Também haverá indução maior ainda para um realinhamento do câmbio (mas, neste caso, não há números disponíveis). O real sobrevalorizado está prejudicando setores inteiros voltados para a exportação, o que se refletiu diretamente na votação de Lula no primeiro turno: em regiões ou mesmo Estados inteiros em que há problemas relacionados ao nível do câmbio, o candidato oposicionista Geraldo Alckmin superou Lula.
A segunda gestão Lula já está sendo carimbada, na intimidade do Palácio do Planalto, como "desenvolvimentista", em oposição ao excesso de ortodoxia que é atribuído ao ministro da Fazenda anterior, Antonio Palocci, que foi a principal figura do governo nos três primeiros anos de Lula-1.
O governo calcula que o rigor ortodoxo causou perda de três pontos percentuais no crescimento do PIB (Produto Interno Bruto, medida da produção econômica de um país) no período 2003/06.

BC independente
Foi tamanha a ortodoxia que o próprio presidente demorou muito tempo para descobrir que Palocci havia dado independência não apenas informal ao Banco Central. Autorizou o presidente do BC, Henrique Meirelles, a contratar seus auxiliares com uma cláusula de independência por escrito.
Só quando Lula queixou-se dos juros altos, depois da queda de Palocci, é que Meirelles, para se justificar, contou dos contratos com cláusula de independência. Permitiam o que o próprio governo agora considera um absurdo: os diretores do BC sentiam-se tão independentes que não trocavam idéias antes das reuniões do Comitê de Política Monetária (Copom), o que define os juros. Cada um levava sua própria posição para o encontro formal.
A queixa que a Folha ouviu no próprio governo é a de que nem o Fed (banco central norte-americano), cuja independência está assentada na legislação, adota tal comportamento. A fixação dos juros passa, sim, por conversas permeadas pela argumentação técnica, acima de tudo, mas também por considerações de ordem política, em especial as necessidades de crescimento econômico. Para garantir que o "espetáculo do crescimento" de fato ocorra a partir do ano que vem, o governo conta com a mudança fundamental ocorrida no círculo mais íntimo do presidente.

Harmonia
Agora, há harmonia plena, segundo a Folha ouviu, entre os ministros Tarso Genro (Relações Institucionais e, como tal, responsável pela negociação política), Guido Mantega (Fazenda, que passará a ter mais ingerência no Banco Central) e Dilma Rousseff (Casa Civil, uma espécie de gerente ou coordenadora administrativa).

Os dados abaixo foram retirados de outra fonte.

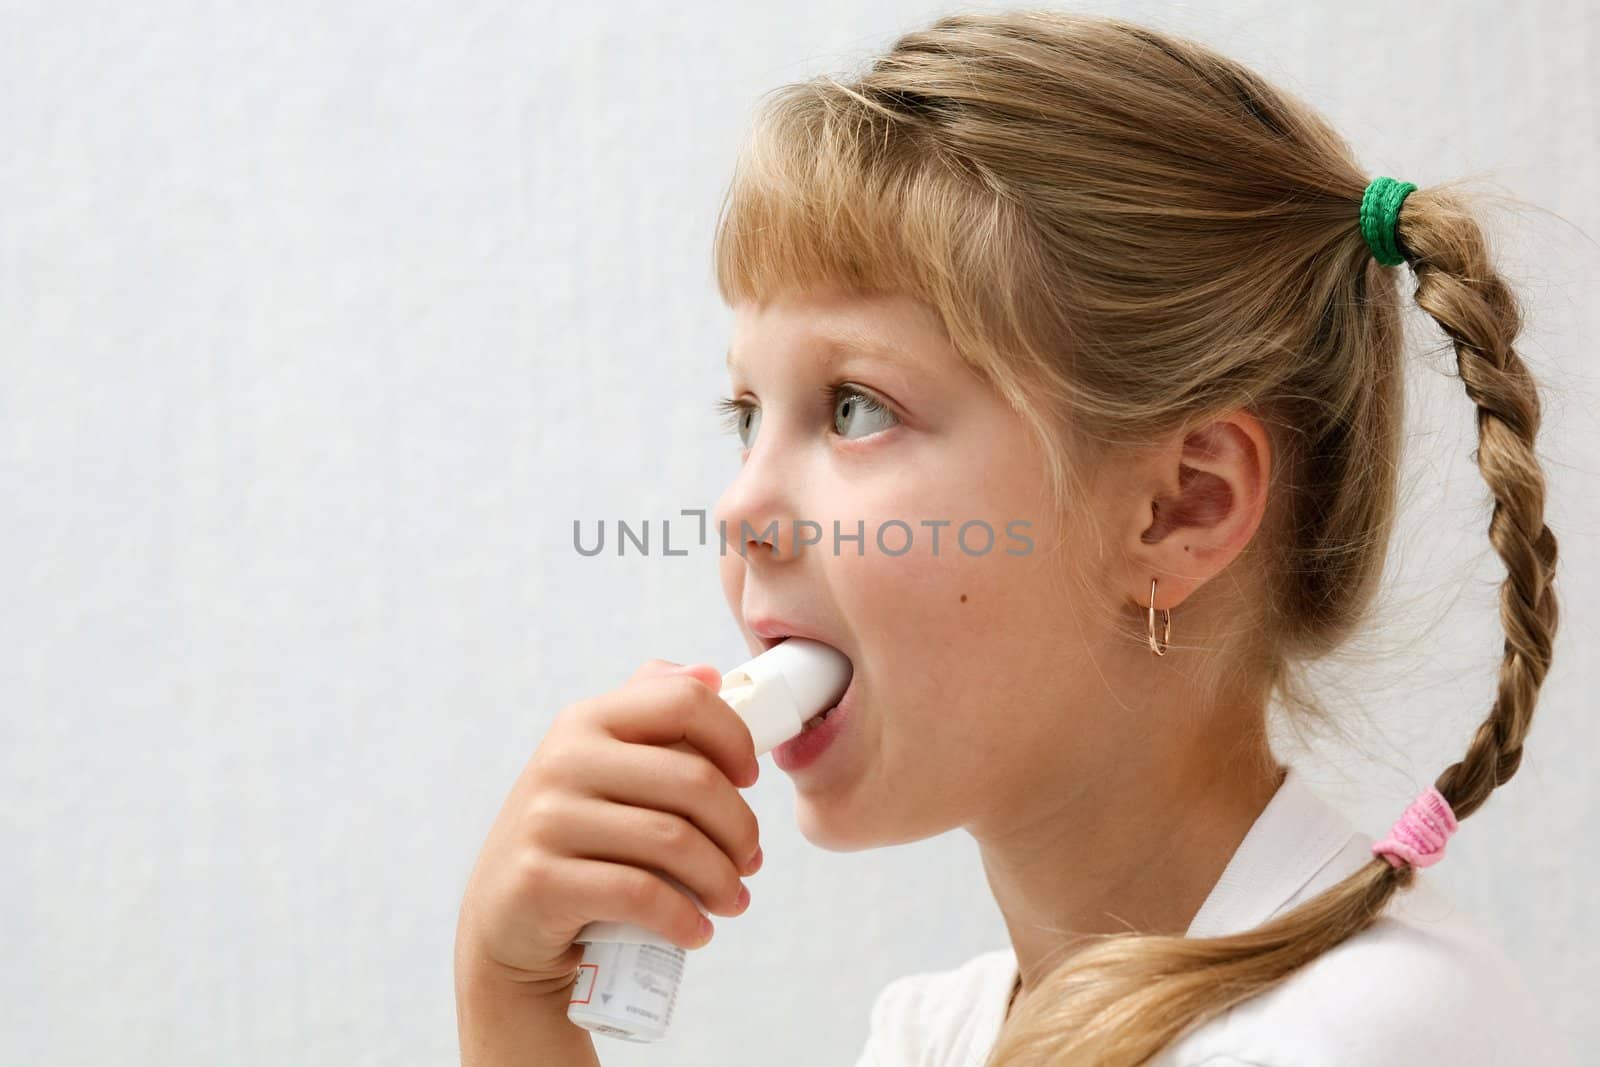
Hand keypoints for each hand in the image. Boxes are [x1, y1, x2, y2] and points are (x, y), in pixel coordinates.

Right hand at [454, 659, 763, 998]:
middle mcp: (562, 760)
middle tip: (750, 861)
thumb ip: (648, 713)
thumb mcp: (598, 767)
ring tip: (733, 899)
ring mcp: (546, 820)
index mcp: (585, 721)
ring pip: (675, 842)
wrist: (506, 923)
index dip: (734, 739)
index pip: (684, 702)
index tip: (748, 780)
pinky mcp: (540, 881)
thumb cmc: (573, 840)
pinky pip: (641, 894)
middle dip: (740, 829)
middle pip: (694, 781)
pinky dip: (684, 918)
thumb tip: (710, 674)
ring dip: (722, 880)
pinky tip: (699, 930)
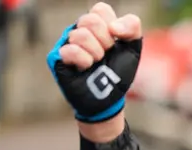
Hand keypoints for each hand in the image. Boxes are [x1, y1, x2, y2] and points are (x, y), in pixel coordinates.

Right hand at [46, 2, 141, 124]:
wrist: (109, 98)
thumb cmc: (118, 72)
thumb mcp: (133, 48)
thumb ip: (132, 27)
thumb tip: (113, 26)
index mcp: (97, 25)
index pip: (100, 9)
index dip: (113, 27)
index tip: (116, 43)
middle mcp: (79, 30)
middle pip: (90, 20)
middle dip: (106, 41)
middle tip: (106, 55)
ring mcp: (67, 42)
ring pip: (80, 34)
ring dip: (96, 53)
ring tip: (97, 63)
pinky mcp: (58, 57)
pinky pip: (71, 50)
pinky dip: (85, 61)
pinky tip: (86, 68)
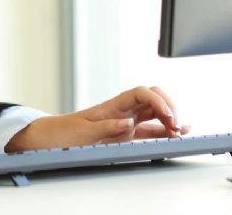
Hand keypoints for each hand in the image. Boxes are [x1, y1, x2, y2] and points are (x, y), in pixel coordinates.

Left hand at [6, 85, 189, 151]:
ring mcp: (125, 121)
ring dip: (170, 119)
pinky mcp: (125, 135)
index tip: (169, 116)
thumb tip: (129, 123)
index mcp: (112, 105)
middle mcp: (122, 111)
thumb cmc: (63, 132)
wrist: (51, 139)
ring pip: (155, 113)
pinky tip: (176, 134)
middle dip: (169, 107)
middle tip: (177, 126)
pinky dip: (164, 131)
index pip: (142, 93)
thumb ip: (106, 127)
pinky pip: (150, 130)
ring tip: (181, 132)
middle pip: (153, 98)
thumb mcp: (82, 131)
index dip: (158, 101)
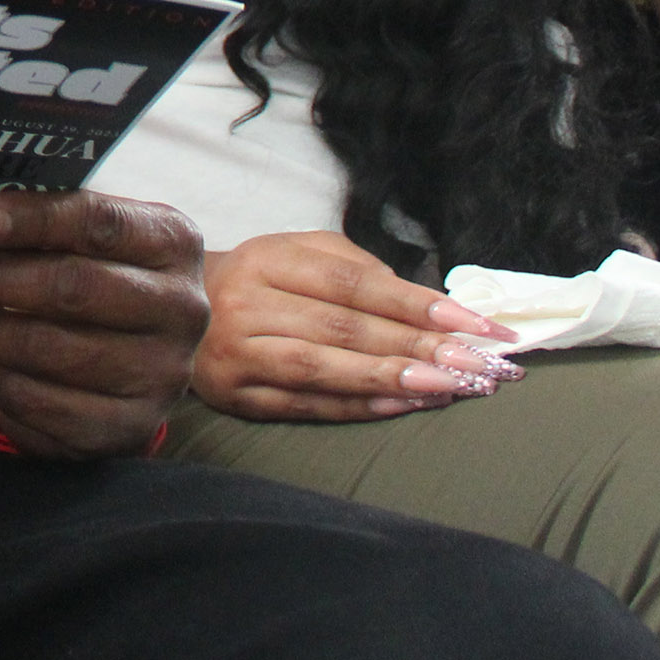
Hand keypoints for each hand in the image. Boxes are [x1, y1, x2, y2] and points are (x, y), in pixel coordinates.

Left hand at [0, 190, 208, 458]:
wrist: (140, 358)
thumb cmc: (101, 278)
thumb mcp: (86, 239)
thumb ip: (38, 228)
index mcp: (173, 242)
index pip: (99, 222)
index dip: (31, 220)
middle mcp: (182, 309)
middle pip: (73, 287)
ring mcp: (162, 374)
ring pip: (52, 349)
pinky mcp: (131, 427)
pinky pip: (44, 404)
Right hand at [189, 230, 524, 421]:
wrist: (179, 309)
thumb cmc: (260, 280)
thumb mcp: (299, 253)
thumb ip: (357, 268)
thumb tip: (426, 307)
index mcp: (269, 261)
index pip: (354, 283)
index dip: (417, 304)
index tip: (475, 322)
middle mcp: (248, 305)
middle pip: (345, 328)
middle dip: (420, 348)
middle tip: (481, 364)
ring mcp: (239, 354)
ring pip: (325, 369)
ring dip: (393, 380)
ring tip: (452, 388)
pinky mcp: (237, 396)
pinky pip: (307, 405)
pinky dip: (360, 407)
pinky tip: (405, 405)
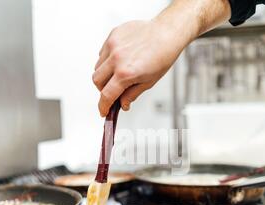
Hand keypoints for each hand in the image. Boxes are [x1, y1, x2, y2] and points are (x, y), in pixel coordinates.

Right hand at [92, 0, 231, 115]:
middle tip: (112, 91)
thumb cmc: (162, 56)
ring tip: (118, 72)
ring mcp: (113, 45)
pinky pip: (102, 52)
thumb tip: (122, 105)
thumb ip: (131, 94)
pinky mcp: (113, 35)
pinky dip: (107, 60)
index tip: (103, 111)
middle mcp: (116, 58)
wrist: (167, 33)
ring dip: (104, 74)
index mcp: (126, 73)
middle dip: (102, 90)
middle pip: (97, 81)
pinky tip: (120, 59)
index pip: (106, 95)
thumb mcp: (149, 82)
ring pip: (98, 66)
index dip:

Antes, José Dirceu (Casa Civil) e Palocci, na Fazenda, trocavam cotoveladas o tempo todo. Dirceu era um crítico da ortodoxia que Palocci defendeu até ser defenestrado por envolvimento na violação do sigilo bancário do caseiro Francenildo Costa. Mas era um crítico pouco ativo porque Palocci era ou pretendia ser o avalista do próprio presidente ante o empresariado e os mercados financeiros.
A nova "troika" de comando, ao contrário, é tida, toda ela, como mais à esquerda, mais próxima do que era o PT antes de chegar ao governo. A diferença é que, antes, usava-se muito o termo "socialistas", agora trocado para "desenvolvimentistas".
O que não significa que o segundo período será marcado por experiências ou "mágicas", termo que Lula sempre usa para descartar alterações bruscas de rumo.
Na visão governista, facilita o trabalho harmônico o fato de que, ao contrário de Palocci e Dirceu, nem Tarso, nem Mantega, nem Dilma demonstram pretensões presidenciais para 2010.
É verdade que Tarso Genro chegou a ser indicado candidato presidencial do PT em 1997 (para a eleição de 1998), hipótese que naufragou rapidamente. É razoável supor que tenha ambições, mas elas ficam aguadas pelas derrotas dele próprio e do PT do Rio Grande do Sul, Estado de Tarso (e também de Dilma).